Robert Stone, CEO of City of Hope, argues that with nearly 70 percent five‑year survival, oncology must be redesigned as a continuum of care in which survivorship is a core strategy. City of Hope has long integrated evidence‑based supportive care into routine practice. Its model addresses symptom management, mental health, nutrition, financial navigation and family support, and its Exercise Oncology Program uses structured physical activity to improve recovery and quality of life. City of Hope stays engaged with survivors for years and partners with national coalitions to scale supportive care.



Bringing it all together


Across these ten perspectives, several themes emerge:


  1. Plan early and personalize – survivorship care must start at diagnosis and be tailored to individual biology and treatment history.

  2. Coordinate across disciplines – oncology, primary care, pharmacy, behavioral health and supportive services must work together via shared care plans and interoperable data.
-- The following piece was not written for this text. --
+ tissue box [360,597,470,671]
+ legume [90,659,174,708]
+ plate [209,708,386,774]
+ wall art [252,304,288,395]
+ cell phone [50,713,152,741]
  3. Invest in dedicated teams and education – survivorship clinics with specialized staff and ongoing provider education can reduce fragmentation.
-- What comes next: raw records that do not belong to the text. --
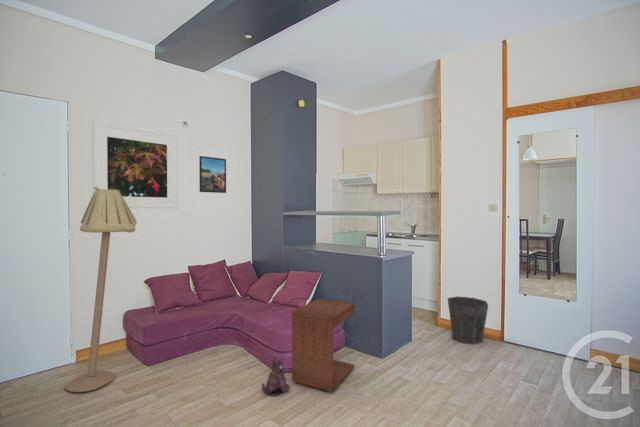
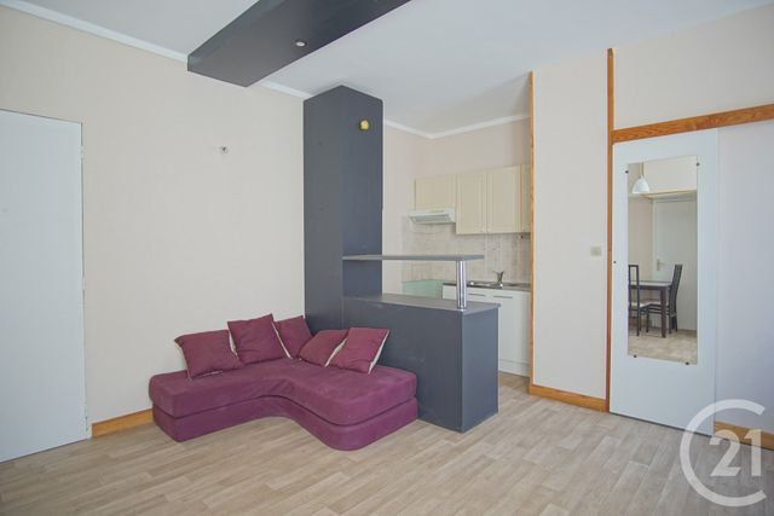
- waste bin [446,296,489,345]
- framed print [198,155,227,194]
- side table [291,298,356,393]
- plush toy [261,356,291,397]
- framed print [91,121,179,209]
- floor lamp [64,186,138,393]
  4. Address psychosocial and financial needs – risk‑stratified models should integrate mental health, social support and financial navigation.

  5. Use technology – digital symptom monitoring, remote patient‑reported outcomes and AI‑powered analytics will enable continuous care.

  6. View survivorship as long-term care – survivors may live for decades and need chronic care management comparable to other chronic diseases.


Implications for health systems and The After Cancer



The leaders interviewed by Becker’s send a clear message: survivorship is now the longest phase of the cancer journey, and it requires robust systems, dedicated teams and modern technology. For health systems, redesigning care around survivorship will not only improve quality of life but also reduce emergency visits and hospitalizations. Programs like Atrium Health’s supportive oncology department, Team Phoenix and City of Hope’s Exercise Oncology Program provide blueprints for building comprehensive survivorship services.


At The After Cancer, we aim to complement these efforts by providing a digital platform that extends survivorship care between visits, collects real‑world outcomes, and supports integrated care teams. By applying AI to personalize survivorship plans, offering remote symptom monitoring, and connecting survivors with psychosocial support, we help health systems operationalize the vision laid out by these ten leaders.


Citation: Becker’s Oncology, “Why cancer survivorship care needs a redesign, per 10 leaders.” February 2, 2026.